Transferência x rejeição
Segundo Leandro Gabiati, dizer que em Goiás Adriana e Gomide podem ter mais desvantagem por estarem ligados a Lula é relativo. Para ele, depende do tipo de campanha e de discurso que cada candidato terá.
“A gente sabe que os candidatos do PT têm uma identificação partidária muito forte, e eles fazem questão de exaltar a figura do Lula. Agora, justamente, talvez percebendo que o Lula não está tendo uma avaliação tão positiva no estado, eventualmente eles tendem desnacionalizar a campanha deles, colocando mais ênfase em questões locais. Essa seria uma forma implícita de evitar talvez esse desgaste que poderia vir”.
O especialista ainda considerou um outro cenário, quando um candidato tentar desgastar o outro. Nessa questão, Gabiati disse que pode ser uma tendência do lado que estiver com a imagem melhor nacionalmente.
“Vou traçar uma eventual estratégia de um candidato aliado ao Bolsonaro. Se sou candidato aliado ao Bolsonaro, e eu sei que a cidade onde eu vou disputar é mais conservadora, eu vou, de alguma forma, trazer problemas do governo Lula ou vinculados ao PT para desgastar o meu opositor. Acho que isso faz parte da estratégia que cada candidato estabelecerá antes de confirmar a candidatura. Você terá que avaliar se a nacionalização ou não da campanha te favorece ou te prejudica”.
Sobre essa estratégia, Major Vitor Hugo disse que, como não é pré-candidato a prefeito em Goiânia, e nem em Anápolis, não pode bancar que será algo feito pelo partido nas cidades.

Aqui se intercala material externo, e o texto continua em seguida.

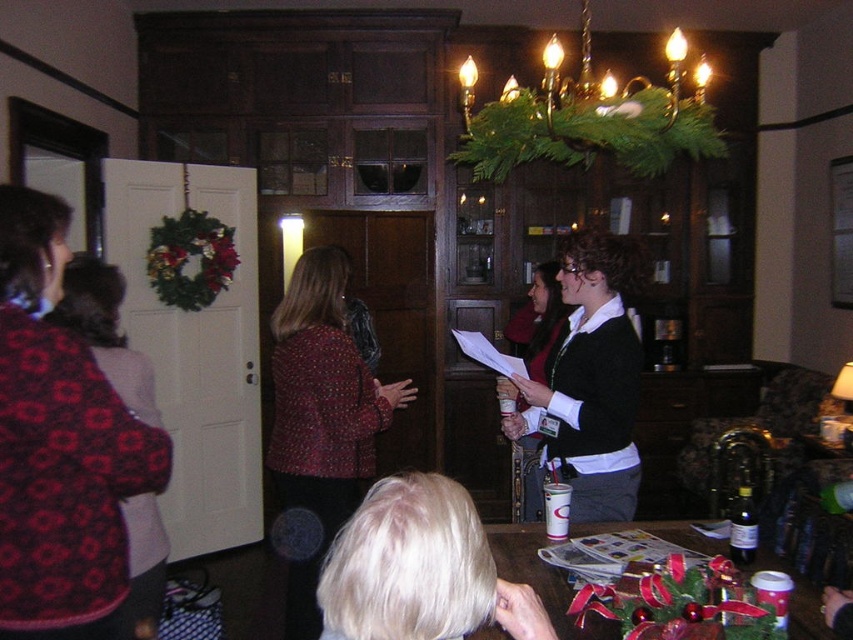
Question: Is red textured blazer at center wider than matte black sweater at center?

Choices:
 (A) yes
 (B) no

Answer: (A)

Question: Among these objects, which one is nearest to the camera?

Choices:
 (A) black sweater at center
 (B) red textured blazer at center
 (C) matte black sweater at center

Answer: (A)

Question: Which of the following is the farthest from the observer?

Choices:
 (A) matte black sweater at center
 (B) red textured blazer at center
 (C) red patterned sweater at left

Answer: (A)

Question: Does black sweater at center have a greater width compared to matte black sweater at center?

Choices:
 (A) no
 (B) yes

Answer: (A)

Question: Is black sweater at center closer to the viewer compared to red patterned sweater at left?

Choices:
 (A) yes
 (B) no

Answer: (B)

Question: Which object is positioned farthest from the matte black sweater at center?

Choices:
 (A) red patterned sweater at left
 (B) red textured blazer at center

Answer: (A)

“Eu não posso falar pelos pré-candidatos, porque cada um tem sua estratégia. Sou vice-presidente estadual do PL e pré-candidato a vereador em Goiânia, então eu vou falar da minha visão. Eu acho que os de esquerda estão sim querendo se afastar da chaga que é ser do PT. Querem ter uma imagem própria, construída por si só, distante da ideia partidária. Mas, isso vai ficar claro cada vez mais conforme a pré-campanha for acabando”.

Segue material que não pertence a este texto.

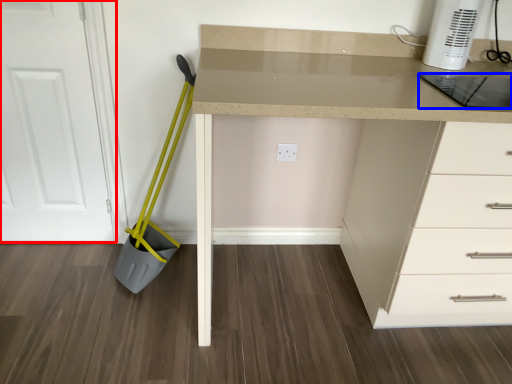
Question: Which of the following is the closest to the observer, door (highlighted by a red box) or kitchen appliance (highlighted by a blue box)?

Choices:
 (A) door
 (B) kitchen appliance

Answer: (B)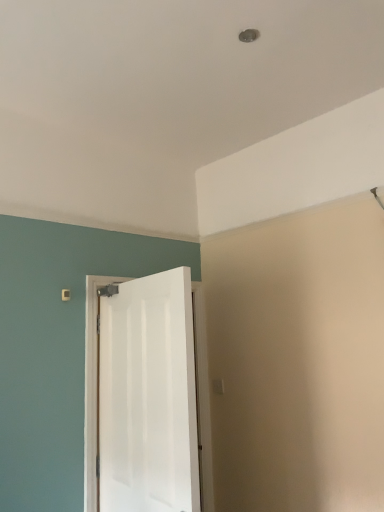
Where is `white matte door at left`? This screenshot has width=384, height=512. white matte door at left is located at coordinates (92, 384).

“Os candidatos do PL tenho certeza que vão apresentar planos de governo coerentes com os problemas que nós precisamos resolver nas cidades. O PL tem mais de 120 pré-candidaturas a prefeito no estado de Goiás, cerca de 40 a vice, mais de 2 mil pré-candidatos a vereador. Estamos tendo um olhar de lupa do que precisa ser feito para as cidades e efetivamente falar dos problemas de saúde, da mobilidade urbana, do desenvolvimento econômico, da segurança e da integração das cidades. De um lado, que é o plano de governo, a parte técnica, e no campo político, claro, demonstrado o que cada um defende no campo ideológico”, finalizou.